» **Request**:
Copy every entry below exactly, and keep out the pictures.

-------

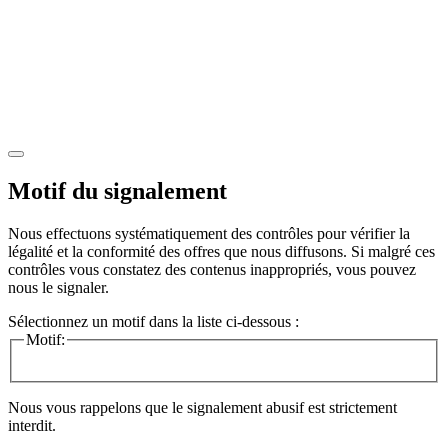
Motif du signalement
Nous effectuons systématiquement des contrôles pour vérifier la
légalité et la conformité des offres que nous diffusons. Si malgré ces
contrôles vous constatez des contenus inappropriés, vous pouvez
nous le signaler.
Sélectionnez un motif dans la liste ci-dessous :
Motif:
Nous vous rappelons que le signalement abusif est strictement
interdit.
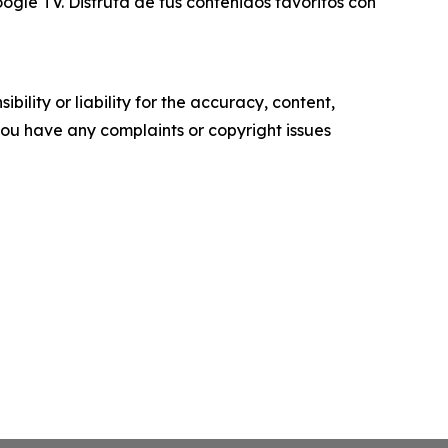
gle TV. Disfruta de tus contenidos favoritos con
ility or liability for the accuracy, content,
f you have any complaints or copyright issues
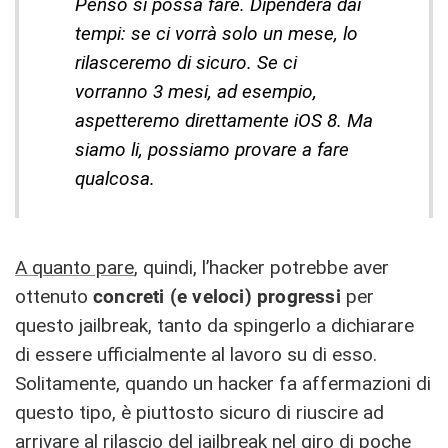
Penso si possa fare. Dipenderà dai
tempi: se ci vorrà solo un mese, lo
rilasceremo di sicuro. Se ci
vorranno 3 mesi, ad esempio,
aspetteremo direttamente iOS 8. Ma
siamo li, possiamo provare a fare
qualcosa.
A quanto pare
, quindi, l’hacker potrebbe aver
ottenuto
concreti (e veloci) progressi
per
questo jailbreak, tanto da spingerlo a dichiarare
di essere ufficialmente al lavoro su di esso.
Solitamente, quando un hacker fa affermazioni di
questo tipo, è piuttosto sicuro di riuscire ad
arrivare al rilascio del jailbreak nel giro di poche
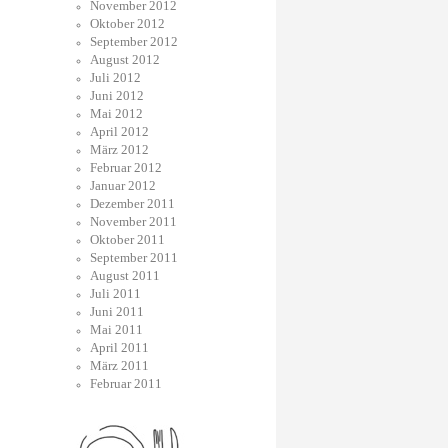
November 2012
Oktober 2012
September 2012
August 2012
Juli 2012
Juni 2012
Mai 2012
April 2012
März 2012
Februar 2012
Januar 2012
Dezember 2011
November 2011
Oktober 2011
September 2011
August 2011
Juli 2011
Juni 2011
Mai 2011
April 2011
März 2011
Februar 2011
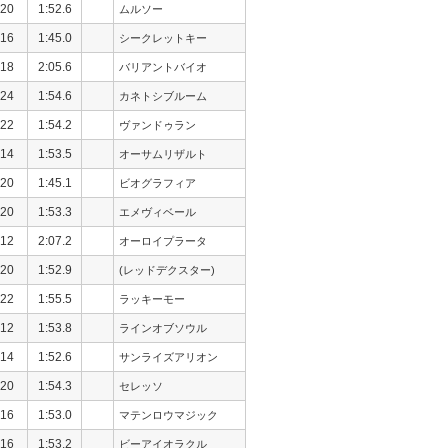
20
1:52.6
ムルソー
16
1:45.0
シークレットキー
18
2:05.6
バリアントバイオ
24
1:54.6
カネトシブルーム
22
1:54.2
ヴァンドゥラン
14
1:53.5
オーサムリザルト
20
1:45.1
ビオグラフィア
20
1:53.3
エメヴィベール
12
2:07.2
オーロイプラータ
20
1:52.9
(レッドデクスター)
22
1:55.5
ラッキーモー
12
1:53.8
ラインオブソウル
14
1:52.6
サンライズアリオン
20
1:54.3
セレッソ
16
1:53.0
マテンロウマジック
16
1:53.2
ビーアイオラクル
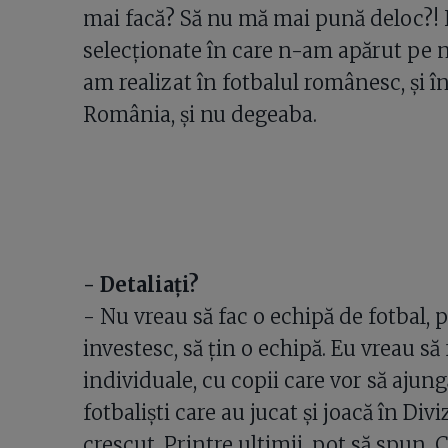
mai facă? Să nu mă mai pună deloc?! 
selecționate în care n-am apărut pe n
am realizat în fotbalul românesc, și î
România, și nu degeaba.
- Detaliați?
- Nu vreau să fac o echipă de fotbal, 
investesc, să țin o echipă. Eu vreau s
individuale, cu copii care vor să ajung
fotbaliști care au jucat și joacă în Div
crescut. Printre ultimii, pot să spun,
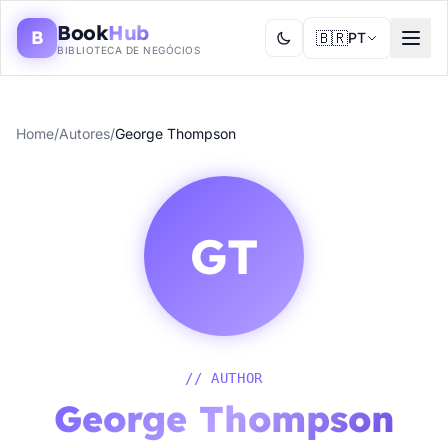
Book
Hub
B
🇧🇷
PT
BIBLIOTECA DE NEGÓCIOS
Home
/
Autores
/
George Thompson
GT
// AUTHOR
George Thompson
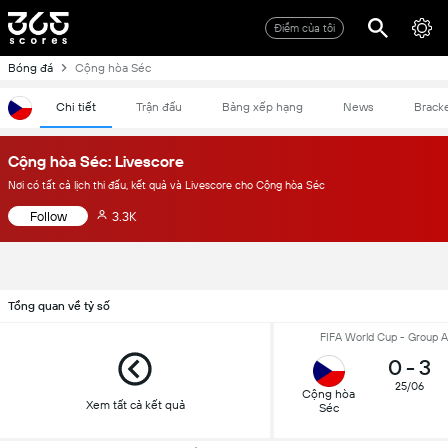
Điểm của tôi
Bóng đá
Cộng hòa Séc
Chi tiết
Trận đấu
Bảng xếp hạng
News
Brack
Cộng hòa Séc: Livescore
Nơi có tất cả lịch thi đấu, kết quả và Livescore cho Cộng hòa Séc
Follow
3.3K
Tổng quan về tỷ số
FIFA World Cup - Group A
0
-
3
25/06
Cộng hòa
Xem tất cả kết quả
Séc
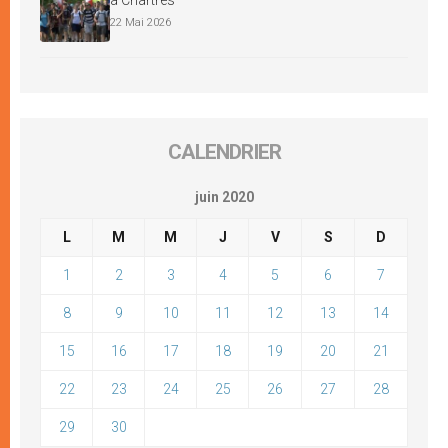
22 Mai 2026
CALENDRIER
juin 2020
L
M
M
J
V
S
D
1
2
3
4
5
6
7
8
9
10
11
12
13
14
15
16
17
18
19
20
21
22
23
24
25
26
27
28
29
30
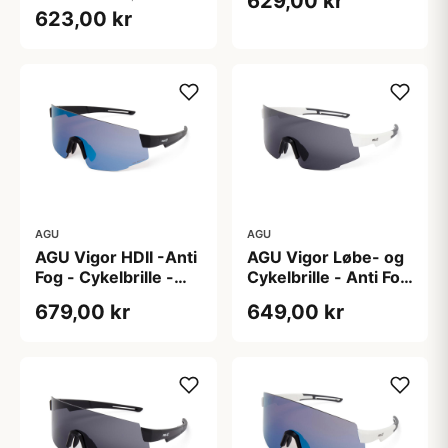
629,00 kr
623,00 kr
AGU
AGU
AGU Vigor HDII -Anti
AGU Vigor Løbe- og
Fog - Cykelbrille -
Cykelbrille - Anti Fog
Sort
Linser - Hvid
679,00 kr
649,00 kr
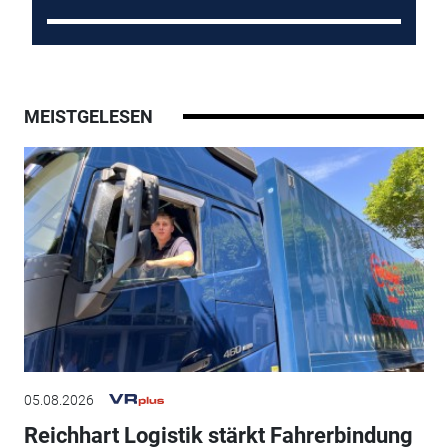
MEISTGELESEN
05.08.2026
Reichhart Logistik stärkt Fahrerbindung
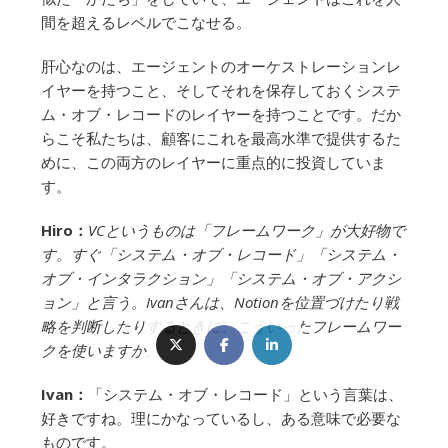
間を超えるレベルでこなせる。
肝心なのは、エージェントのオーケストレーションレ
イヤーを持つこと、そしてそれを保存しておくシステ
ム・オブ・レコードのレイヤーを持つことです。だか
らこそ私たちは、顧客にこれを最高水準で提供するた
めに、この両方のレイヤーに重点的に投資していま
す。
Hiro：
VCというものは「フレームワーク」が大好物で
す。すぐ「システム・オブ・レコード」「システム・
オブ・インタラクション」「システム・オブ・アクシ
ョン」と言う。Ivanさんは、Notionを位置づけたり戦
略を判断したりするときに、こういったフレームワー
クを使いますか。
Ivan：
「システム・オブ・レコード」という言葉は、
好きですね。理にかなっているし、ある意味で必要な
ものです。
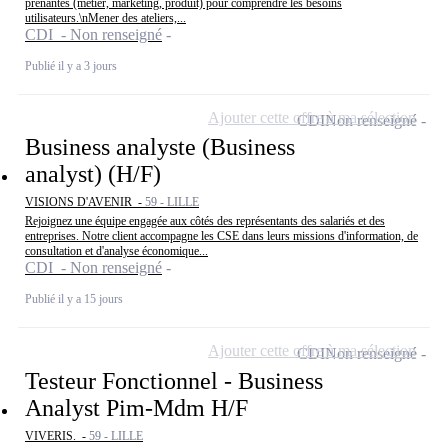
prenantes (métier, marketing, produit) pour comprendre les besoins
utilisateurs.\nMener des ateliers,...
CDI - Non renseigné
Publié il y a 3 jours
Ajouter cette offre à ma sélection
CDI
Non renseigné
Business analyste (Business
analyst) (H/F)
VISIONS D'AVENIR -
59 - LILLE
Rejoignez une équipe engagée aux côtés des représentants des salariés et des
entreprises. Notre client accompagne les CSE dans leurs missions d'information, de
consultation et d'analyse économique...
CDI - Non renseigné
Publié il y a 15 jours
Ajouter cette offre à ma sélection
CDI
Non renseigné
Testeur Fonctionnel - Business
Analyst Pim-Mdm H/F
VIVERIS. -
59 - LILLE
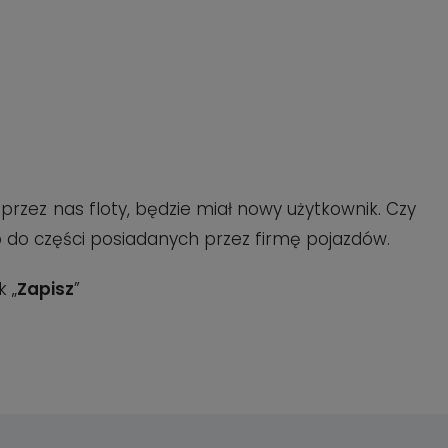
rzez nas floty, będzie miał nowy użytkownik. Czy
ko do części posiadanych przez firmę pojazdów.
k „
Zapisz
”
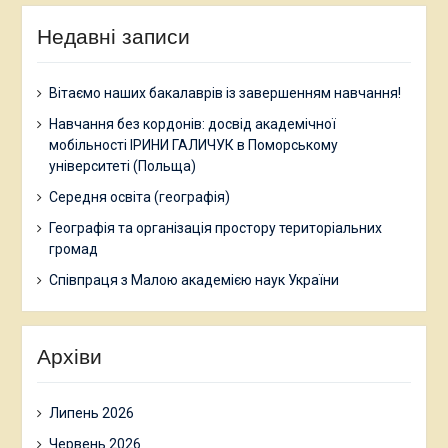
Недавні записи
Вітаємо наших бакалаврів із завершенням навчання!
Навчання без кордонів: досвід академічної
мобільності ІРИНИ ГАЛИЧУК в Поморському
університеті (Польща)
Середня освіта (географія)
Географія та організація простору територіальних
громад
Співпраця з Малою академією наук України
Архіви
Липень 2026
Червень 2026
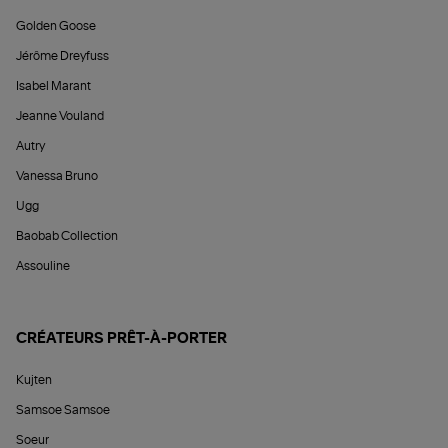
Golden Goose
Jérôme Dreyfuss
Isabel Marant
Jeanne Vouland
Autry
Vanessa Bruno
Ugg
Baobab Collection
Assouline
CRÉATEURS PRÊT-À-PORTER
Kujten
Samsoe Samsoe
Soeur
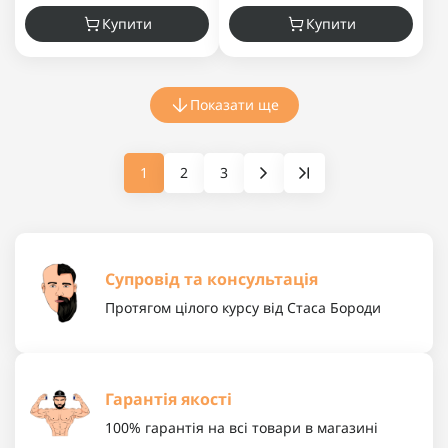
Купити
Купити
Показати ще
1
2
3
Супровід та консультація
Протягом цілого курсу від Стаса Бороди
Гарантія якості
100% гарантія на всі товари в магазині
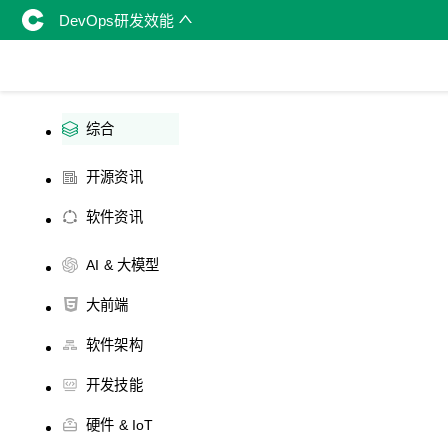
DevOps研发效能
综合
开源资讯
软件资讯
AI & 大模型
大前端
软件架构
开发技能
硬件 & IoT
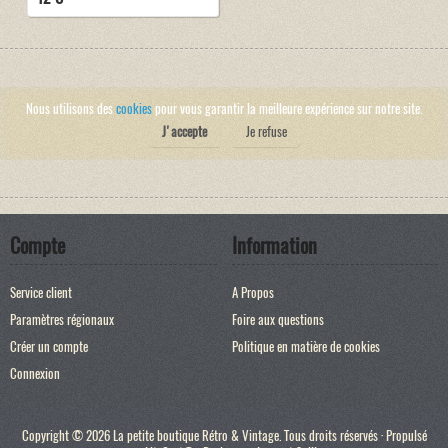
Nous utilisons des
cookies
pour vous garantir la meilleure expérience sur notre site.
J'accepte
Je refuse
Compte
Information
Service client
A Propos
Paramètres régionaux
Foire aux questions
Créer un compte
Politique en matière de cookies
Connexion
Copyright © 2026 La petite boutique Rétro & Vintage. Tous droits réservés · Propulsé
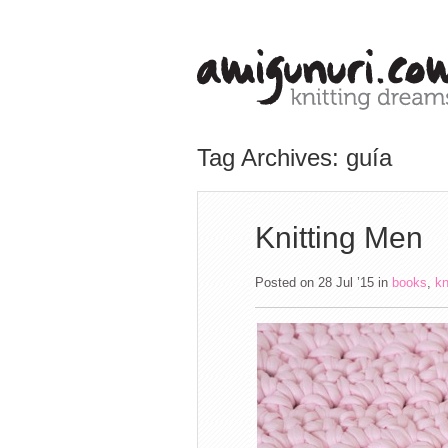
Tag Archives: guía
Knitting Men
Posted on 28 Jul ’15
in
books
,
kn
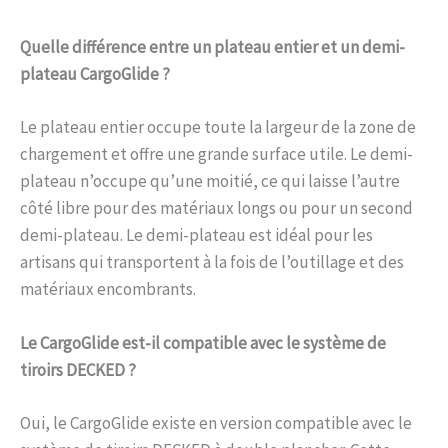
Quelle différence entre un plateau entier et un demi-
plateau CargoGlide ?
Le plateau entier occupe toute la largeur de la zone de
chargement et offre une grande surface utile. Le demi-
plateau n’occupe qu’une moitié, ce qui laisse l’autre
côté libre pour des matériaux longs ou pour un second
demi-plateau. Le demi-plateau est idéal pour les
artisans qui transportent à la fois de l’outillage et des
matériaux encombrants.
Le CargoGlide est-il compatible avec le système de
tiroirs DECKED ?
Oui, le CargoGlide existe en version compatible avec le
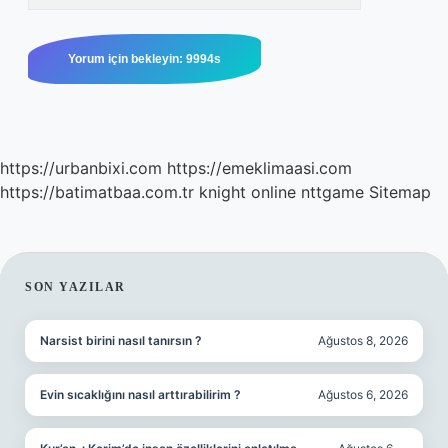
https://urbanbixi.com
https://emeklimaasi.com
https://batimatbaa.com.tr
knight online
nttgame
Sitemap
SIDEBAR
SON YAZILAR
Narsist birini nasıl tanırsın ?
Ağustos 8, 2026
Evin sıcaklığını nasıl arttırabilirim ?
Ağustos 6, 2026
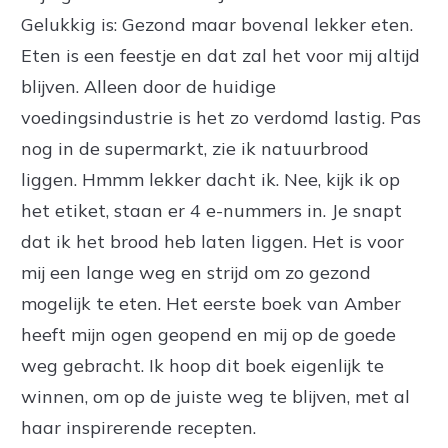
Gelukkig is: Gezond maar bovenal lekker eten.
Eten is een feestje en dat zal het voor mij altijd
blijven. Alleen door de huidige
voedingsindustrie is het zo verdomd lastig. Pas
nog in de supermarkt, zie ik natuurbrood
liggen. Hmmm lekker dacht ik. Nee, kijk ik op
het etiket, staan er 4 e-nummers in. Je snapt
dat ik het brood heb laten liggen. Het is voor
mij een lange weg en strijd om zo gezond
mogelijk te eten. Het eerste boek van Amber
heeft mijn ogen geopend en mij op de goede
weg gebracht. Ik hoop dit boek eigenlijk te
winnen, om op de juiste weg te blijven, met al
haar inspirerende recepten.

-------

» **Task solution**:
Motif du signalement
Nous effectuons systématiquement des contrôles pour vérifier la
légalité et la conformité des offres que nous diffusons. Si malgré ces
contrôles vous constatez des contenus inappropriés, vous pouvez
nous le signaler.
Sélectionnez un motif dans la liste ci-dessous :
Motif:
Nous vous rappelons que le signalement abusif est strictement
interdit.
gle TV. Disfruta de tus contenidos favoritos con
ility or liability for the accuracy, content,
f you have any complaints or copyright issues
Penso si possa fare. Dipenderà dai
tempi: se ci vorrà solo un mese, lo
rilasceremo di sicuro. Se ci
vorranno 3 mesi, ad esempio,
aspetteremo direttamente iOS 8. Ma
siamo li, possiamo provare a fare
qualcosa.
A quanto pare
, quindi, l’hacker potrebbe aver
ottenuto
concreti (e veloci) progressi
per
questo jailbreak, tanto da spingerlo a dichiarare
di essere ufficialmente al lavoro su di esso.
Solitamente, quando un hacker fa affermazioni di
questo tipo, è piuttosto sicuro di riuscire ad
arrivare al rilascio del jailbreak nel giro di poche
November 2012
Oktober 2012
September 2012
August 2012
Juli 2012
Juni 2012
Mai 2012
April 2012
März 2012
Februar 2012
Januar 2012
Dezember 2011
November 2011
Oktober 2011
September 2011
August 2011
Juli 2011
Juni 2011
Mai 2011
April 2011
März 2011
Februar 2011
20
1:52.6
ムルソー
16
1:45.0
シークレットキー
18
2:05.6
バリアントバイオ
24
1:54.6
カネトシブルーム
22
1:54.2
ヴァンドゥラン
14
1:53.5
オーサムリザルト
20
1:45.1
ビオグラフィア
20
1:53.3
エメヴィベール
12
2:07.2
オーロイプラータ
20
1:52.9
(レッドデクスター)
22
1:55.5
ラッキーモー
12
1:53.8
ラインオブソウル
14
1:52.6
サンライズアリオン
20
1:54.3
セレッソ
16
1:53.0
マテンロウマジック
16
1:53.2
ビーアイオラクル
mai facă? Să nu mă mai pună deloc?! 
selecționate în care n-am apărut pe n
am realizat în fotbalul românesc, și î
România, și nu degeaba.
- Detaliați?
- Nu vreau să fac o echipă de fotbal, 
investesc, să țin o echipă. Eu vreau s
individuale, cu copii care vor să ajung
fotbaliști care au jucat și joacă în Div
crescut. Printre ultimii, pot să spun,
Book
Hub
B
🇧🇷
PT
BIBLIOTECA DE NEGÓCIOS
Home
/
Autores
/
George Thompson
GT
// AUTHOR
George Thompson
Điểm của tôi
Bóng đá
Cộng hòa Séc
Chi tiết
Trận đấu
Bảng xếp hạng
News
Brack
Cộng hòa Séc: Livescore
Nơi có tất cả lịch thi đấu, kết quả và Livescore cho Cộng hòa Séc
Follow
3.3K
Tổng quan về tỷ số
FIFA World Cup - Group A
0
-
3
25/06
Cộng hòa
Xem tất cả kết quả
Séc
22 Mai 2026
CALENDRIER
juin 2020
L
M
M
J
V
S
D
1
2
3
4
5
6
7
8
9
10
11
12
13
14
15
16
17
18
19
20
21
22
23
24
25
26
27
28
29
30
629,00 kr
623,00 kr
AGU
AGU
AGU Vigor HDII -Anti
AGU Vigor Løbe- og
Fog - Cykelbrille -
Cykelbrille - Anti Fog
Sort
Linser - Hvid
679,00 kr
649,00 kr
MEISTGELESEN
05.08.2026
Reichhart Logistik stärkt Fahrerbindung
間を超えるレベルでこなせる。
肝心なのは、エージェントのオーケストレーションレ
イヤーを持つこと、そしてそれを保存しておくシステ
ム・オブ・レコードのレイヤーを持つことです。だか
らこそ私たちは、顧客にこれを最高水準で提供するた
めに、この両方のレイヤーに重点的に投資していま
す。
Hiro：
VCというものは「フレームワーク」が大好物で
す。すぐ「システム・オブ・レコード」「システム・
オブ・インタラクション」「システム・オブ・アクシ
ョン」と言う。Ivanさんは、Notionを位置づけたり戦
略を判断したりするときに、こういったフレームワー
クを使いますか。
Ivan：
「システム・オブ・レコード」という言葉は、
好きですね。理にかなっているし、ある意味で必要な
ものです。
prenantes (métier, marketing, produit) pour comprendre les besoins
utilisateurs.\nMener des ateliers,...
CDI - Non renseigné
Publié il y a 3 jours
Ajouter cette offre à ma sélection
CDI
Non renseigné
Business analyste (Business
analyst) (H/F)
VISIONS D'AVENIR -
59 - LILLE
Rejoignez une équipe engagée aux côtés des représentants des salariés et des
entreprises. Notre client accompagne les CSE dans leurs missions d'information, de
consultation et d'analyse économique...
CDI - Non renseigné
Publié il y a 15 jours
Ajouter cette offre à ma sélection
CDI
Non renseigné
Testeur Fonctionnel - Business
Analyst Pim-Mdm H/F
VIVERIS. -
59 - LILLE
rzez nas floty, będzie miał nowy użytkownik. Czy
ko do części posiadanych przez firmę pojazdów.
k „
Zapisz
”
Недавні записи
Вітаємо наших бакалаврів із завершенням навчання!
Навчання без кордонів: досвід академічної
мобільності ІРИНИ ГАЛИЧУК в Поморському
університеті (Польща)
Середня освіта (географія)
Географія та організація простору територіальних
громад
Співпраця з Малою академією наук України
Архіви
Липень 2026
Червень 2026
Golden Goose
Jérôme Dreyfuss
Isabel Marant
Jeanne Vouland
Autry
Vanessa Bruno
Ugg
Baobab Collection
Assouline
CRÉATEURS PRÊT-À-PORTER
Kujten
Samsoe Samsoe
Soeur
Купити
Купити
Показати ще
1
2
3
Супровід та консультація
Протягом цілого курсу від Стаса Бороди
Гарантія якості
100% гарантія на всі товари в магазині
DevOps研发效能
综合
开源资讯
软件资讯
AI & 大模型
大前端
软件架构
开发技能
硬件 & IoT
Nous utilisons des
cookies
pour vous garantir la meilleure expérience sur notre site.
J'accepte
Je refuse
Compte
Information
Service client
A Propos
Paramètres régionaux
Foire aux questions
Créer un compte
Politique en matière de cookies
Connexion
Copyright © 2026 La petite boutique Rétro & Vintage. Tous droits réservés · Propulsé
Tag Archives: guía
Knitting Men
Posted on 28 Jul ’15
in
books
,
kn
Quelle différence entre un plateau entier et un demi-
plateau CargoGlide ?
Le plateau entier occupe toute la largeur de la zone de
chargement et offre une grande surface utile. Le demi-
plateau n’occupe qu’une moitié, ce qui laisse l’autre
côté libre pour des matériaux longs ou pour un second
demi-plateau. Le demi-plateau est idéal pour les
artisans qui transportent à la fois de l’outillage et des
matériaux encombrants.
Le CargoGlide est-il compatible avec le système de
tiroirs DECKED ?
Oui, le CargoGlide existe en version compatible avec le
https://urbanbixi.com
https://emeklimaasi.com
https://batimatbaa.com.tr
knight online
nttgame
Sitemap
SIDEBAR
SON YAZILAR
Narsist birini nasıl tanırsın ?
Ağustos 8, 2026
Evin sıcaklığını nasıl arttırabilirim ?
Ağustos 6, 2026
Gelukkig is: Gezond maar bovenal lekker eten.
Eten is een feestje en dat zal het voor mij altijd
blijven. Alleen door de huidige
voedingsindustrie is het zo verdomd lastig. Pas
nog in de supermarkt, zie ik natuurbrood
liggen. Hmmm lekker dacht ik. Nee, kijk ik op
het etiket, staan er 4 e-nummers in. Je snapt
dat ik het brood heb laten liggen. Het is voor
mij een lange weg en strijd om zo gezond
mogelijk te eten. Het eerste boek van Amber
heeft mijn ogen geopend en mij op de goede
weg gebracht. Ik hoop dit boek eigenlijk te
winnen, om op de juiste weg te blijven, met al
haar inspirerende recepten.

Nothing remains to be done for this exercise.